Das gefällt uns besonders: Dank der Stapelverarbeitung sparst du unglaublich viel Zeit. Du bist gerade an einer Medienkampagne zugange? Dann definier dir eine Aktion so, dass sie mehrere Ausführungen desselben Bilds mit verschiedenen Abmessungen, Filtern und Formaten erstellt, und wende sie anschließend auf einen ganzen Ordner mit Fotos an. Die neueste Version von GraphicConverter erkennt sogar nicht nur vektorbasierte Formen, Anmerkungen und Callout-Grafiken, sondern macht sich auch künstliche Intelligenz zunutze, um Objekte automatisch auszuwählen und zu maskieren.

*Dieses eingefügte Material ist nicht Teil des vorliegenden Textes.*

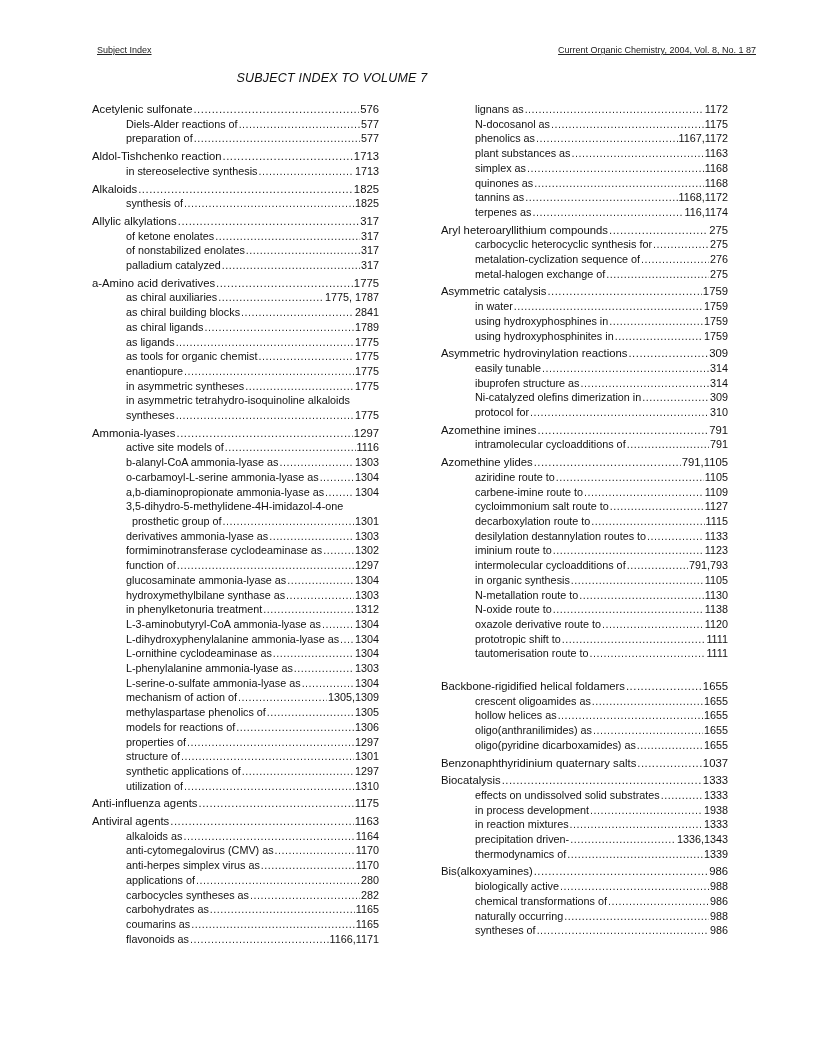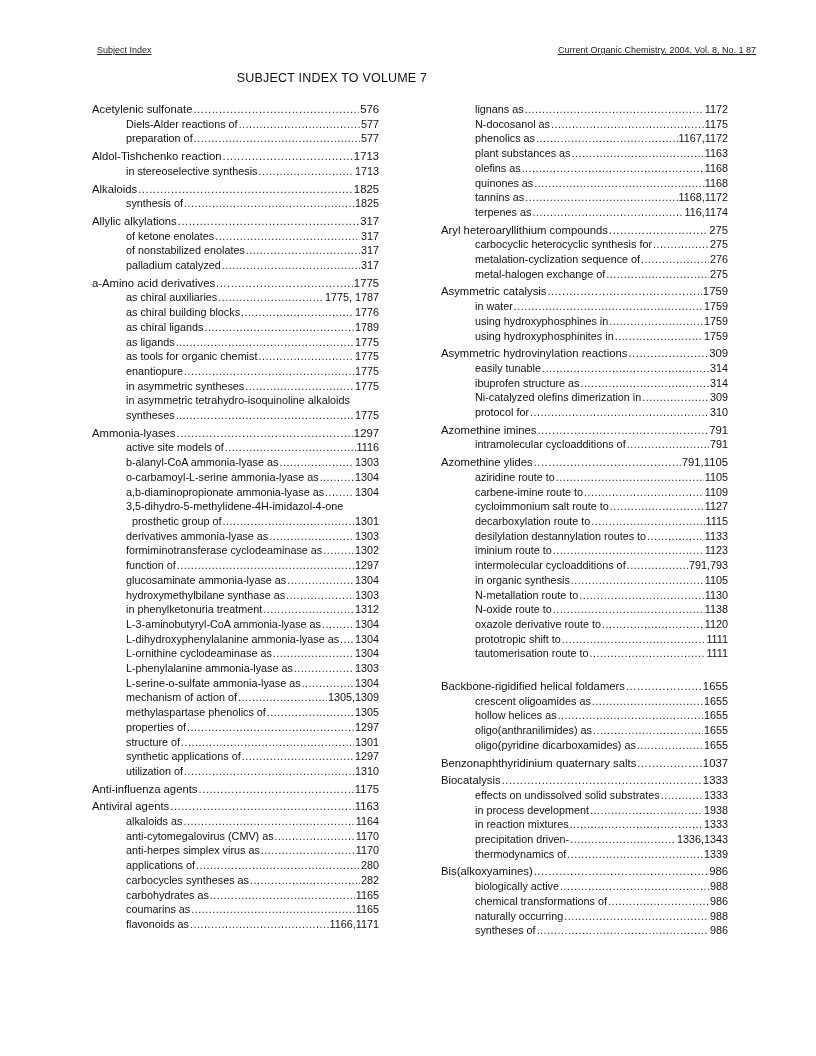"SUBJECT INDEX TO VOLUME 7" .page-title { font-style: none -> italic }
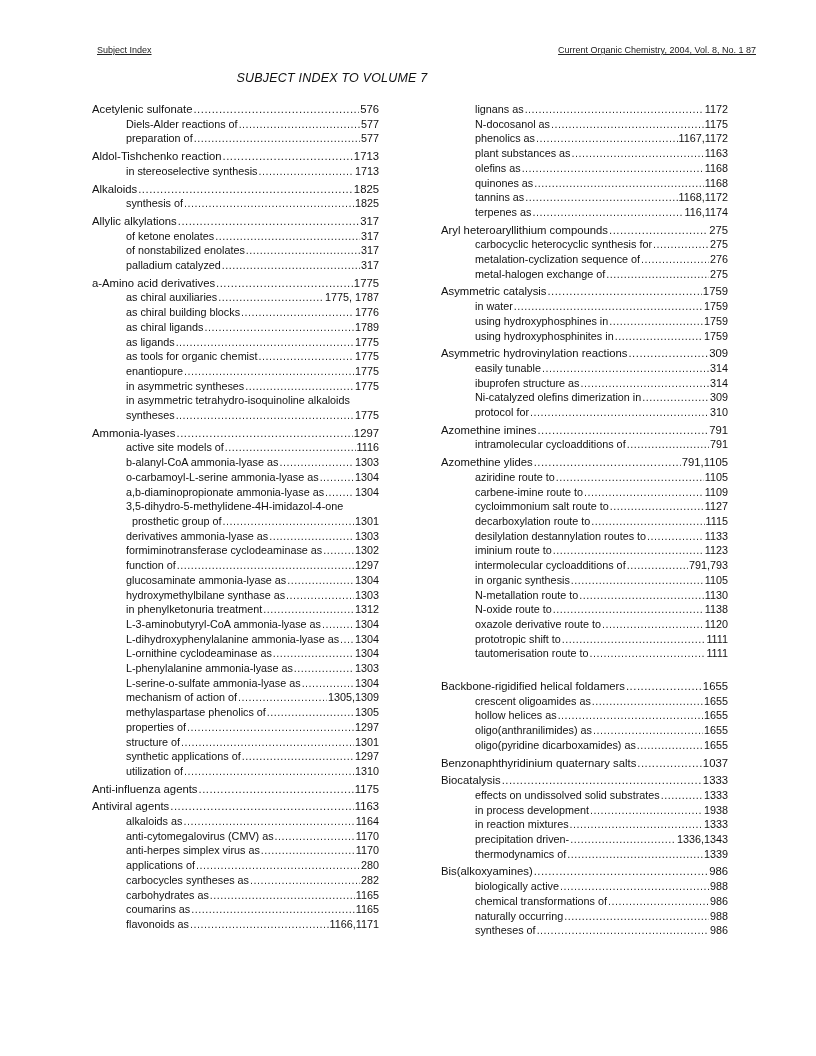"olefins as" span.txt { text: olefins -> simplex }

Kleiner Tipp: Der Metadaten-Jongleur in GraphicConverter umfasst effektive Tools, um Ordnung in EXIF- und IPTC-Metadaten zu bringen, ohne dass die Bildqualität darunter leidet. Mit einem Klick löschst du GPS-Daten oder änderst das Datum gemäß eines Dateinamens wie „product-01-2023-07-16.JPG“. Für einen dauerhaft reibungslosen Workflow hast du in der App die Option, deine Einstellungen im Metadaten-Jongleur für eine spätere Verwendung zu speichern.

Wer dahintersteckt: Der Entwickler Thorsten Lemke entwarf GraphicConverter im Jahr 1992, um seine digitale Fotosammlung vom Atari- ins Macintosh-Format zu konvertieren. Zwischenzeitlich war die App auf allen Macs bereits vorinstalliert.